There’s no question that a globally diverse and inclusive workplace creates greater employee engagement and effectiveness. We’ve noticed it in our clients, but it has also been demonstrated through quite a bit of research in recent years. Not only does an inclusive workplace lead to people feeling better about themselves and their workplace, but it also can increase financial performance and reduce employee turnover.
In other words, diversity and inclusion is important—for individuals and businesses alike.
We at CultureWizard look at inclusion from a multicultural, global perspective. What’s our definition? “Global Inclusion” describes the attitudes and behaviors of people around the world that help create a workplace where diverse individuals feel valued, welcomed and appreciated. Without inclusion, diversity alone is less likely to lead to the business benefits outlined in the blogs mentioned above. For individuals to contribute their best and be most effective, they need to feel they belong.
Creating an inclusive multicultural workplace requires a serious strategy and continual monitoring, and we tackle it in our Global Inclusion Course and White Paper. But for this blog post, we thought we’d offer some quick tips to inspire ways to develop an inclusive multicultural workplace, from three perspectives: the organizational level, the leadership level, and the individual level.
Corporate-Wide Actions Set the Stage for Everyone:
1. Communicate corporate values regarding inclusive behavior frequently. Be sure the messages are clear and culturally appropriate.
2. Review the organization’s commitment and investment in training and development towards a Globally Inclusive workplace.
3. Clearly state your organization’s values regarding pay equity.
4. Review hiring and promoting practices. Are they moving your organization in the direction of global inclusion? If you think they aren’t as effective as they should be, take steps to learn about what might be a better approach. Check out these five tips from one of our previous blog posts.
Leaders’ Behaviors Promote Inclusion:
5. Be mindful of the way you choose team members. To be most inclusive, especially in a multicultural setting, consider having two people choose the team members.

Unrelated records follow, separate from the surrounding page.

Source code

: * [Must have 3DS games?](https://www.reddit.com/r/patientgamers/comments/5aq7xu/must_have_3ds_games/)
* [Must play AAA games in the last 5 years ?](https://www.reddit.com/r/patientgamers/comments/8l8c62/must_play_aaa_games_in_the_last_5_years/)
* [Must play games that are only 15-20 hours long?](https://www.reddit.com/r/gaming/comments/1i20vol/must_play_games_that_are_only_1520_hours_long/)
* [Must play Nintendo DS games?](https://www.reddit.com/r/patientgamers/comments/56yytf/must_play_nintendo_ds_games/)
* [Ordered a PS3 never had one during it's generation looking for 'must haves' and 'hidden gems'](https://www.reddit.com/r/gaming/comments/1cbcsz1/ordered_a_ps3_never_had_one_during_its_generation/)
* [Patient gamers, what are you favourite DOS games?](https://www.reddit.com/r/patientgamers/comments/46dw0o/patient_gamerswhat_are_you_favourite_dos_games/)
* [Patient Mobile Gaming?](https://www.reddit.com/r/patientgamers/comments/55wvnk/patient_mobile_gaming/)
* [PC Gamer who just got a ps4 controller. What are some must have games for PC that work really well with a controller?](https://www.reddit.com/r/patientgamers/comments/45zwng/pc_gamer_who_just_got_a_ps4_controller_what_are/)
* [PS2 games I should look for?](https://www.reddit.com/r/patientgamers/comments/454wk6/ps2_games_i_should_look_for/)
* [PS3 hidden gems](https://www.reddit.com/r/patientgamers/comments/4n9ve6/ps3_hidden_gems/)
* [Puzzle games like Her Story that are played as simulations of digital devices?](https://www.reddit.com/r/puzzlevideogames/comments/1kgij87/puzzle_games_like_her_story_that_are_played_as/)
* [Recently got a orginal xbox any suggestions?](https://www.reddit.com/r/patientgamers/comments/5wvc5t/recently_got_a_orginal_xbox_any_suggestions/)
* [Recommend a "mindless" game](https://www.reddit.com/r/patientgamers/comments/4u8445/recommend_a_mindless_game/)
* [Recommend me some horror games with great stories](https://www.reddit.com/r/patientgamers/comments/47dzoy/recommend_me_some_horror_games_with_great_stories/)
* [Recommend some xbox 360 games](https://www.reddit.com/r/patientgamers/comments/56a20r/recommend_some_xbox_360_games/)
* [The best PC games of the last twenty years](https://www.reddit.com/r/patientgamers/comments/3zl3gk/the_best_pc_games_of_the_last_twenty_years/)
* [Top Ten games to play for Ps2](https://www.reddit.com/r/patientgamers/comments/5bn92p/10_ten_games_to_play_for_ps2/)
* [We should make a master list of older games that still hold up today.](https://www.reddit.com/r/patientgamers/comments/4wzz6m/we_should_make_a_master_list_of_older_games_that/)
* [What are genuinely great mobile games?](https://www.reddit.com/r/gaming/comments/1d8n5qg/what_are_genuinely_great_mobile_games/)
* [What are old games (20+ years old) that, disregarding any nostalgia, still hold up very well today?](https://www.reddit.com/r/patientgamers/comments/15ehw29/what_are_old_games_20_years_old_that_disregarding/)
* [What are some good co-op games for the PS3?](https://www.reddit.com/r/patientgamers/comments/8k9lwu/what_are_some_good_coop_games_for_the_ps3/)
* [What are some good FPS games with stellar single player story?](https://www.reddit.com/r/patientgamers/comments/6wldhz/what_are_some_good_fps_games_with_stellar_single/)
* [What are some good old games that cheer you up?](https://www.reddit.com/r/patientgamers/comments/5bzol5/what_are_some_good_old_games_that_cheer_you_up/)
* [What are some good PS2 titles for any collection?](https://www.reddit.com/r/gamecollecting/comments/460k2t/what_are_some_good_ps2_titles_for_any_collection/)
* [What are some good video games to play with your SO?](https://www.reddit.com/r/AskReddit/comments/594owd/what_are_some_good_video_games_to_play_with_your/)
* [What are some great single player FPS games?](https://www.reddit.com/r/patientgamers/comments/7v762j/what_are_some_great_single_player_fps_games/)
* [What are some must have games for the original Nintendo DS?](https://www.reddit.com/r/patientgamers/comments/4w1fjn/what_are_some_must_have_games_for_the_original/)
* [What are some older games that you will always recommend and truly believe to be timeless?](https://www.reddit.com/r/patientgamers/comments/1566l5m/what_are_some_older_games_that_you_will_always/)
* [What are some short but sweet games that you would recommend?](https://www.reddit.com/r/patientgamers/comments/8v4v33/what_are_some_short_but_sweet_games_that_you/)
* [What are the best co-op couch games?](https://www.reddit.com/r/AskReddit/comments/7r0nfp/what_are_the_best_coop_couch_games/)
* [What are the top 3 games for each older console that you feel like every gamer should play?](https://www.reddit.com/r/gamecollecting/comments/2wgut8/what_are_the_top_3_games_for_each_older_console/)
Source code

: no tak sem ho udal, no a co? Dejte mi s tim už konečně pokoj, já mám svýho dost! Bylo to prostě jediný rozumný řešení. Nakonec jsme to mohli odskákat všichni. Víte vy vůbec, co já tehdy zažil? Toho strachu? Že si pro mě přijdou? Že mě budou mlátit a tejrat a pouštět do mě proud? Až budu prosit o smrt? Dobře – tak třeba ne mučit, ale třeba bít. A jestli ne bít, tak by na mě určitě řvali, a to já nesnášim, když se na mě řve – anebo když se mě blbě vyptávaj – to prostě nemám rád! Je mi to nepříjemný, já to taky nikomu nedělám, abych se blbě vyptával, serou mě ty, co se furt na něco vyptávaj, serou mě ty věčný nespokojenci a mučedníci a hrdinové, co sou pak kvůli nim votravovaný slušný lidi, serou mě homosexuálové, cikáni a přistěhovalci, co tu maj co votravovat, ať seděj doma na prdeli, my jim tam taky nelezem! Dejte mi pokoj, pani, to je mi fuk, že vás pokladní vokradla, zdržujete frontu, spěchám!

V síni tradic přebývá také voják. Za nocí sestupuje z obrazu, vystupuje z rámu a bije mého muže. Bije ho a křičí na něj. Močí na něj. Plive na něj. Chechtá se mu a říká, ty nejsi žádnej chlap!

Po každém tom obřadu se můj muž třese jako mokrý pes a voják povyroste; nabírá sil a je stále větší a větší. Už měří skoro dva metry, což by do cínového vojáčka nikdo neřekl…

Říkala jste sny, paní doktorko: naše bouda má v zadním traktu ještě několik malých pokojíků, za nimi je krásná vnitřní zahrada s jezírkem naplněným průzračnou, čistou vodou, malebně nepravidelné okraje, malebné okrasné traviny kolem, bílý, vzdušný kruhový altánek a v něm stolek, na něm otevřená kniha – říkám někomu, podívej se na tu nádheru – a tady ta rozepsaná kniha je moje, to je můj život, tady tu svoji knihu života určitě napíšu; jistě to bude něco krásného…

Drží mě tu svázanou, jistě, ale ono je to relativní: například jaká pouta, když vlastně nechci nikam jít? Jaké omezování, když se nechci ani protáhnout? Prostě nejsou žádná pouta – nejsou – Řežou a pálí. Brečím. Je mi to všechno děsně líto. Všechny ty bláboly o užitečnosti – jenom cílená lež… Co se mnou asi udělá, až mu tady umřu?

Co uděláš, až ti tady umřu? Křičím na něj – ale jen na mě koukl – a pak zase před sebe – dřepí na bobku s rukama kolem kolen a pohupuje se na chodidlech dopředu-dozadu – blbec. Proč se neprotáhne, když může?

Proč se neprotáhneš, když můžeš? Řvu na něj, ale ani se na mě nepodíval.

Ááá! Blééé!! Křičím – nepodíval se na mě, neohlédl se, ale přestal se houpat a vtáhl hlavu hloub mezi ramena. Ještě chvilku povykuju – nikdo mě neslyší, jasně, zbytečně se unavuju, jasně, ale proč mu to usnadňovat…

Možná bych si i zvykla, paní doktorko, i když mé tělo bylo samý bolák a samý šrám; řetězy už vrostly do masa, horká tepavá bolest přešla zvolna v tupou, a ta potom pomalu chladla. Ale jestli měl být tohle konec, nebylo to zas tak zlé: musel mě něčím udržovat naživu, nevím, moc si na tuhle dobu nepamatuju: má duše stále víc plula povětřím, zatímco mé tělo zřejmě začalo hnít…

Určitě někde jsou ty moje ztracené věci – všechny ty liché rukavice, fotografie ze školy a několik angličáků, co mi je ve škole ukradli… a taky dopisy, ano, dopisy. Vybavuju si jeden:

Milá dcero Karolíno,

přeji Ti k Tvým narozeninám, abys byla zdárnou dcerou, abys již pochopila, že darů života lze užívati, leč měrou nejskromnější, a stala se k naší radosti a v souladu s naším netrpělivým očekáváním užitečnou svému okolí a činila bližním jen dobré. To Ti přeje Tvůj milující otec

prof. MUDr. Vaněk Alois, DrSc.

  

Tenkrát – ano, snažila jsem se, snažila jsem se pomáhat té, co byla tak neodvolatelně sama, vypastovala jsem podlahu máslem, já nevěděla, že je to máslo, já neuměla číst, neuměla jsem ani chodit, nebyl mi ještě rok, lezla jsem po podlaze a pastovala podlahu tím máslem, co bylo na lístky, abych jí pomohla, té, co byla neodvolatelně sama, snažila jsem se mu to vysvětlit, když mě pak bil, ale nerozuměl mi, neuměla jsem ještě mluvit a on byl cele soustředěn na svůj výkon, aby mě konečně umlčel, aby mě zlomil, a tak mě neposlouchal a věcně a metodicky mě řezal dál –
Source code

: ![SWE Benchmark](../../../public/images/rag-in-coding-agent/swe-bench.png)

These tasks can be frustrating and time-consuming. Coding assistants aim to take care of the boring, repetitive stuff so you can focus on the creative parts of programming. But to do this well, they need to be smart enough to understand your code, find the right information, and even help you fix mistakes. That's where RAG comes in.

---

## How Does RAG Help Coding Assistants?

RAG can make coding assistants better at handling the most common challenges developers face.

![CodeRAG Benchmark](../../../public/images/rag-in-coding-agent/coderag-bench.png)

6. Remember that you are a role model. Ways you encourage global inclusiveness—and discourage non-inclusive behavior—set an important benchmark for others to follow.
7. If it makes sense, try to include a wide range of people in meetings so that they can provide different perspectives from different cultural viewpoints.
8. Ensure that meetings are scheduled for people in all locations, not just for one location. This may mean that you’ll have to rotate times.
9. Try to create space for everyone who wants to speak. Allow these diverse voices to be heard. For example, if there are quieter members of the team—whether it’s because they’re introverted or because of cultural differences—try to seek their opinions in ways they’ll feel comfortable. These can be in written form or one-on-one after the meeting.
10. Acknowledge all contributions and show all participants equal respect.
Individual Actions Can Add Up Over Time:
11. Discover your own blind spots, especially in a multicultural context because our innate implicit biases can cause us to make many assumptions.
12. Try to be as open and inclusive of differences as you can be, naturally. Consider global inclusion training or taking a course to help you get on the right track.
13. As long as it’s culturally appropriate, express your heritage and religious beliefs. Similarly, if you’re a parent, talk about your children, if you wish. Use this as an opportunity to demonstrate your diversity.
14. Ask polite questions, if appropriate, to show your interest in someone’s individual differences. These questions can lead to “curiosity conversations” that can help break down preconceived notions about others.
15. Overtly—but politely—discourage any comments that show a bias. Creating a global workplace that’s truly inclusive isn’t a quick or easy process. It takes time, but the hard work pays off—literally! To make sure everyone in your diverse workplace feels included, try implementing the above tips at the organizational, leadership, and individual levels. You might be surprised at the beneficial effects!